The legal dispute started in November 2020 when the state Medical Marijuana Commission approved – within a matter of days – the sale of Natural State Wellness, a cultivator that planned to grow its product in Newport, to a group of owners who changed the company’s name to Good Day Farm LLC. The commission also approved Good Day Farm’s request to move the company to Jefferson County.
Jon Chadwell, executive director of the Newport Economic Development Commission, asked the commission to reverse its decision to relocate the facility because Newport officials weren’t given enough notice that Natural State Wellness was being sold. The request was denied.
The move to leave town didn’t sit well with the officials. The Newport-Jackson County Industrial Development Bond Board had sold Natural State 20 acres to build the cultivation facility for just $20 when the market value of the land was worth more than $870,000.
“And then the water and sewer utility extend their utilities to the building at no charge,” Chadwell said.
He said that since the cultivator didn’t start operating in Newport and create jobs, “they really owed us money back for that.”
In April 2021, David Couch, a Newport native and the author of the medical cannabis amendment that passed in 2016, filed a lawsuit for NEDC, the city of Newport and the Newport-Jackson County Industrial Development Bond Board in Jackson County Circuit Court. The suit was against the state Medical Marijuana Commission, Good Day Farm, Natural State Wellness LLC and Harvest Health & Recreation Inc. of Phoenix, which had an ownership interest in Natural State. (In 2021, Trulieve Cannabis Corp. of Tallahassee, Florida, acquired Harvest Health.)
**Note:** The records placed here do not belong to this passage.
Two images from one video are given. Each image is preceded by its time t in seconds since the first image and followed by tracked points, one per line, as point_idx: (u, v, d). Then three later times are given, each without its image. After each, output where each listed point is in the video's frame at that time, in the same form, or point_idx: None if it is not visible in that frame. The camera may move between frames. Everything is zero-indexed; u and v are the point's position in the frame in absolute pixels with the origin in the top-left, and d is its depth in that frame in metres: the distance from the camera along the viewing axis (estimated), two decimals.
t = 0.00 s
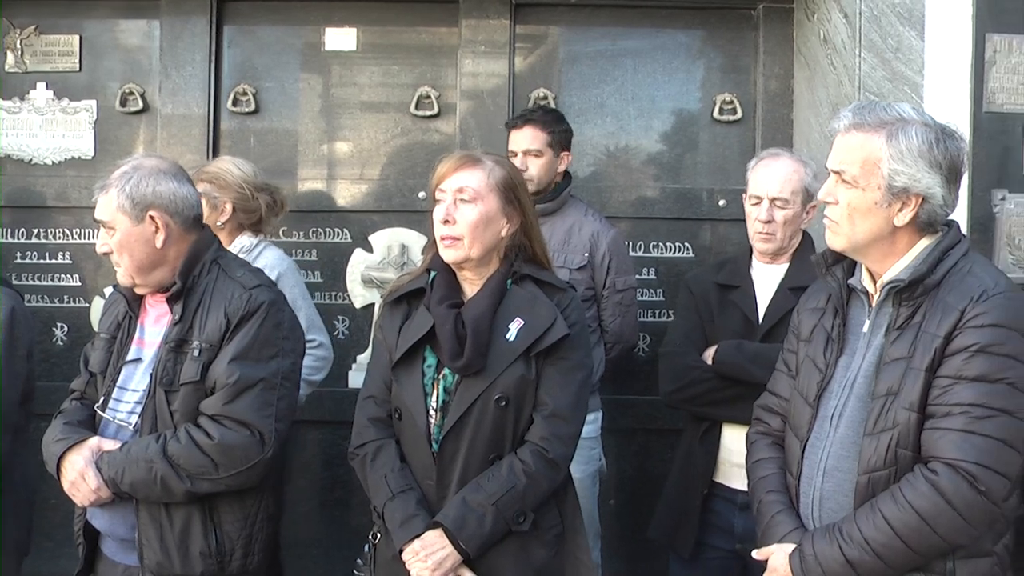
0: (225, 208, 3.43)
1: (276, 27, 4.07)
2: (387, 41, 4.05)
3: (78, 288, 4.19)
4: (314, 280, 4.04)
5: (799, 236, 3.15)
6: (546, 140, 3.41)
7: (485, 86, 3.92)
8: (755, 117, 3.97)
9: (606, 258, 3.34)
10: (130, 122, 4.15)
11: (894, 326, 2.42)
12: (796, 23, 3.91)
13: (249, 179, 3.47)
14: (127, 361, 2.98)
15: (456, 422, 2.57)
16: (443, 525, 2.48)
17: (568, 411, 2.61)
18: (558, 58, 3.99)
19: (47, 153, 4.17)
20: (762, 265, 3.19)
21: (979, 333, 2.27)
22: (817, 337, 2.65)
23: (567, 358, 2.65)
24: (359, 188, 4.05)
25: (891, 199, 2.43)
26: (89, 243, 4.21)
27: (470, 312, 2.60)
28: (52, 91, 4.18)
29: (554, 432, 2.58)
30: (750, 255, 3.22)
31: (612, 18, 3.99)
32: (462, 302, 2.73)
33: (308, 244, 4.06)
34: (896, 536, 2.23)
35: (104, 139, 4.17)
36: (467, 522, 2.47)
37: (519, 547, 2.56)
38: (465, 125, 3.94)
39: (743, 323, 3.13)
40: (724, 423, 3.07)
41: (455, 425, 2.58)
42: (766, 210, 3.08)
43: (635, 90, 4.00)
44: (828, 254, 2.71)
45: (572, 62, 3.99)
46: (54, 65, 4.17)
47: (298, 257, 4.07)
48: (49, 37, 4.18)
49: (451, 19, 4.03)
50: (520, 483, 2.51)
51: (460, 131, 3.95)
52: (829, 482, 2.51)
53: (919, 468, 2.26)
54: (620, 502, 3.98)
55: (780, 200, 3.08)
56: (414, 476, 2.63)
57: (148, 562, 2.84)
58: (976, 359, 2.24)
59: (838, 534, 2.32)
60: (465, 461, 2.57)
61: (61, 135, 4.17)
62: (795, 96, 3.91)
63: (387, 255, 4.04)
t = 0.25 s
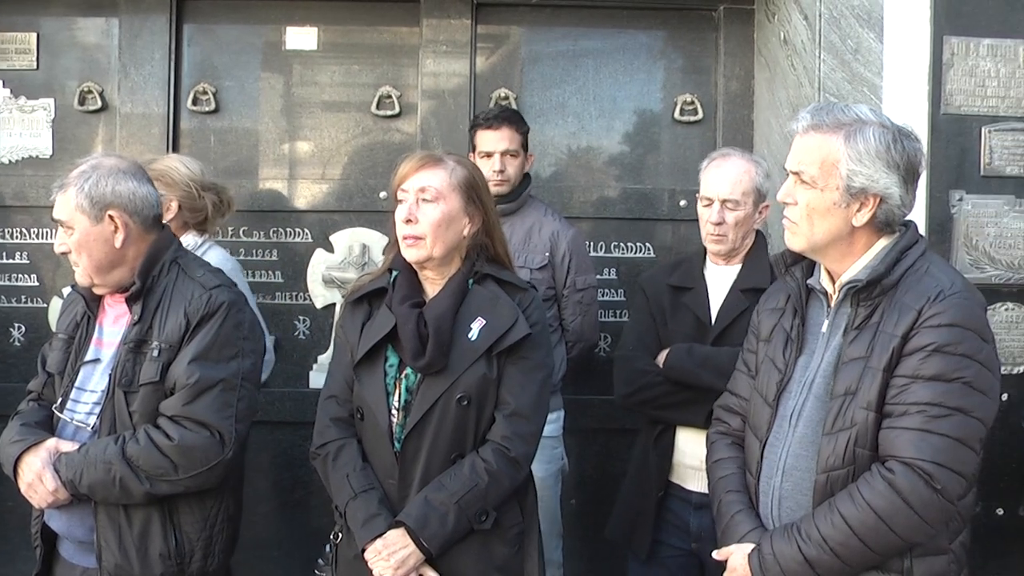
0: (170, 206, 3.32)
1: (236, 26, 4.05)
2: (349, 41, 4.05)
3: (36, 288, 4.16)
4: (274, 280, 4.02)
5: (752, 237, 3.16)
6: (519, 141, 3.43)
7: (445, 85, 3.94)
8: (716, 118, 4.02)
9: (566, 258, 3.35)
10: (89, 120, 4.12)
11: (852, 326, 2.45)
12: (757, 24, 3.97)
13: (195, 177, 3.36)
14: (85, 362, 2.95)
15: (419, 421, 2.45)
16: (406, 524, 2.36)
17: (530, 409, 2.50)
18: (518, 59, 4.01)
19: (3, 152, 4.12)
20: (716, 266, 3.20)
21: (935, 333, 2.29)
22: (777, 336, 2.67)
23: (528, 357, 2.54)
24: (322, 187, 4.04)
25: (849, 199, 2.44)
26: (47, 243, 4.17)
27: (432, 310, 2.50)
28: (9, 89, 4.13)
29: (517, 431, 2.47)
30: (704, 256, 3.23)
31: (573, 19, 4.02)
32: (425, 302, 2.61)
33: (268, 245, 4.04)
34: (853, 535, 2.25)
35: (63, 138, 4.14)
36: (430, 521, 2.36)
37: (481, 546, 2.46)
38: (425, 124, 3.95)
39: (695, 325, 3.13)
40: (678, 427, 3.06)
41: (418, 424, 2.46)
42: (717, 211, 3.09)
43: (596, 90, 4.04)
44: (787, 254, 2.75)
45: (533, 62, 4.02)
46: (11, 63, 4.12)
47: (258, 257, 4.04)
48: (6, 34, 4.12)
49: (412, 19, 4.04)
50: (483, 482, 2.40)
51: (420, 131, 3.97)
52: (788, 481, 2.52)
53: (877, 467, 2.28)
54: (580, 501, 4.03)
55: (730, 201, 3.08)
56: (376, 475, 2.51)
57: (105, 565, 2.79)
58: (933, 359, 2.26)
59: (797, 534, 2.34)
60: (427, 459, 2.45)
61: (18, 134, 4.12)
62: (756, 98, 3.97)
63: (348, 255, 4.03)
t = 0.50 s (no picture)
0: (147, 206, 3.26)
1: (224, 26, 4.04)
2: (337, 41, 4.05)
3: (22, 288, 4.14)
4: (263, 280, 4.02)
5: (730, 236, 3.16)
6: (510, 140, 3.40)
7: (434, 85, 3.93)
8: (704, 118, 4.04)
9: (556, 257, 3.36)
10: (76, 120, 4.10)
11: (839, 326, 2.46)
12: (745, 25, 3.99)
13: (174, 177, 3.31)
14: (72, 363, 2.93)
15: (410, 420, 2.43)
16: (397, 523, 2.33)
17: (521, 409, 2.48)
18: (507, 59, 4.02)
19: None
20: (696, 266, 3.20)
21: (922, 333, 2.31)
22: (765, 336, 2.68)
23: (519, 357, 2.52)
24: (310, 187, 4.03)
25: (835, 199, 2.45)
26: (34, 243, 4.15)
27: (422, 310, 2.46)
28: None
29: (507, 430, 2.45)
30: (684, 257, 3.23)
31: (563, 19, 4.03)
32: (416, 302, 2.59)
33: (256, 245, 4.04)
34: (841, 535, 2.25)
35: (49, 138, 4.11)
36: (422, 520, 2.33)
37: (473, 546, 2.43)
38: (413, 124, 3.93)
39: (675, 328, 3.12)
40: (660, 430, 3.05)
41: (409, 423, 2.43)
42: (695, 213, 3.08)
43: (584, 90, 4.04)
44: (774, 255, 2.75)
45: (522, 62, 4.02)
46: None
47: (245, 257, 4.04)
48: None
49: (401, 18, 4.04)
50: (474, 481, 2.38)
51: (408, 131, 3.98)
52: (776, 481, 2.53)
53: (864, 467, 2.29)
54: (569, 501, 4.03)
55: (708, 202, 3.08)
56: (367, 475, 2.49)
57: (92, 566, 2.77)
58: (920, 358, 2.28)
59: (785, 534, 2.34)
60: (419, 458, 2.43)
61: (4, 133, 4.10)
62: (744, 98, 3.99)
63: (336, 256, 4.02)
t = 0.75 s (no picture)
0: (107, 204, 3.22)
1: (196, 23, 4.02)
2: (310, 39, 4.03)
3: None
4: (236, 279, 4.00)
5: (689, 236, 3.16)
6: (484, 139, 3.39)
7: (408, 84, 3.94)
8: (677, 117, 4.05)
9: (531, 255, 3.36)
10: (46, 118, 4.04)
11: (810, 324, 2.46)
12: (718, 24, 4.00)
13: (134, 175, 3.27)
14: (41, 362, 2.91)
15: (383, 419, 2.42)
16: (370, 521, 2.32)
17: (494, 407, 2.48)
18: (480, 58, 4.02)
19: None
20: (655, 266, 3.21)
21: (892, 331, 2.32)
22: (737, 335, 2.69)
23: (492, 356, 2.52)
24: (284, 186, 4.02)
25: (805, 199, 2.46)
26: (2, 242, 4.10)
27: (395, 309, 2.46)
28: None
29: (480, 428, 2.44)
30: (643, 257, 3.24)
31: (536, 18, 4.04)
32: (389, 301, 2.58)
33: (228, 244, 4.01)
34: (812, 533, 2.26)
35: (17, 135, 4.05)
36: (394, 518, 2.32)
37: (446, 544, 2.42)
38: (386, 123, 3.95)
39: (638, 330, 3.12)
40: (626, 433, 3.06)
41: (381, 422, 2.42)
42: (652, 215, 3.07)
43: (558, 89, 4.05)
44: (746, 254, 2.75)
45: (495, 61, 4.03)
46: None
47: (217, 257, 4.02)
48: None
49: (374, 17, 4.03)
50: (446, 480, 2.37)
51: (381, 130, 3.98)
52: (748, 479, 2.54)
53: (835, 464, 2.30)
54: (543, 500, 4.05)
55: (665, 204, 3.06)
56: (340, 474, 2.48)
57: (62, 568, 2.75)
58: (890, 357, 2.29)
59: (757, 532, 2.35)
60: (391, 457, 2.42)
61: None
62: (717, 97, 3.99)
63: (309, 255, 4.00)
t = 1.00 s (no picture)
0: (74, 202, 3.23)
1: (168, 21, 3.99)
2: (283, 37, 4.02)
3: None
4: (208, 278, 3.98)
5: (645, 235, 3.18)
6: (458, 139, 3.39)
7: (381, 83, 3.96)
8: (650, 118, 4.10)
9: (505, 254, 3.38)
10: (15, 117, 3.94)
11: (781, 324, 2.47)
12: (691, 24, 4.06)
13: (100, 173, 3.29)
14: (8, 363, 2.86)
15: (353, 418, 2.41)
16: (339, 521, 2.32)
17: (465, 407, 2.47)
18: (454, 58, 4.04)
19: None
20: (613, 267, 3.22)
21: (862, 330, 2.33)
22: (708, 334, 2.69)
23: (463, 355, 2.51)
24: (257, 186, 4.01)
25: (776, 199, 2.47)
26: None
27: (365, 309, 2.44)
28: None
29: (450, 428, 2.44)
30: (601, 258, 3.25)
31: (510, 18, 4.07)
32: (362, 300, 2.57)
33: (199, 243, 4.00)
34: (784, 531, 2.27)
35: None
36: (363, 518, 2.32)
37: (416, 544, 2.41)
38: (359, 122, 3.97)
39: (598, 332, 3.13)
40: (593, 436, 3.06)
41: (351, 421, 2.41)
42: (608, 217, 3.09)
43: (531, 88, 4.07)
44: (717, 254, 2.76)
45: (469, 61, 4.05)
46: None
47: (190, 256, 4.00)
48: None
49: (347, 16, 4.02)
50: (416, 479, 2.37)
51: (354, 129, 3.98)
52: (720, 478, 2.54)
53: (806, 463, 2.30)
54: (516, 500, 4.05)
55: (620, 205, 3.08)
56: (311, 473, 2.47)
57: (30, 570, 2.73)
58: (860, 355, 2.30)
59: (728, 530, 2.35)
60: (362, 456, 2.41)
61: None
62: (691, 97, 4.05)
63: (282, 254, 3.99)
The plaintiffs were suing for economic damages caused by the relocation of the facility to Jefferson County.
Later in 2021, Couch filed another lawsuit for the Newport-Jackson County Industrial Development Bond Board to recover the property transferred to Natural State Wellness, including the building constructed on the property by Natural State Wellness. The lawsuit against the property owner Harvest Health’s subsidiary, BRLS Properties AR-Newport LLC, was later moved to federal court.
Couch said the deed had a reverter clause that said the title to the property would return to the owner in two years if it didn’t operate a marijuana facility within two years of being deeded the property. The 35,000-SF building, with about 22,000-SF of greenhouse space, wasn’t being used while the case was pending.
Couch told Arkansas Business that the federal lawsuit went to mediation, where the total settlement was reached and valued at $2.5 million. The case pending in Jackson County will be dismissed. He said that Good Day Farm and Harvest Health & Recreation will pay the settlement.
“This dispute was primarily between Harvest Health and the City of Newport,” Good Day said in a statement to Arkansas Business. “Good Day Farm’s relocation to Pine Bluff clearly complied with Arkansas law.”
Trulieve was “pleased that we were able to achieve an agreed resolution of the dispute with Newport that was satisfactory to everyone involved,” said its attorney Steven W. Quattlebaum of Quattlebaum, Grooms & Tull PLLC of Little Rock.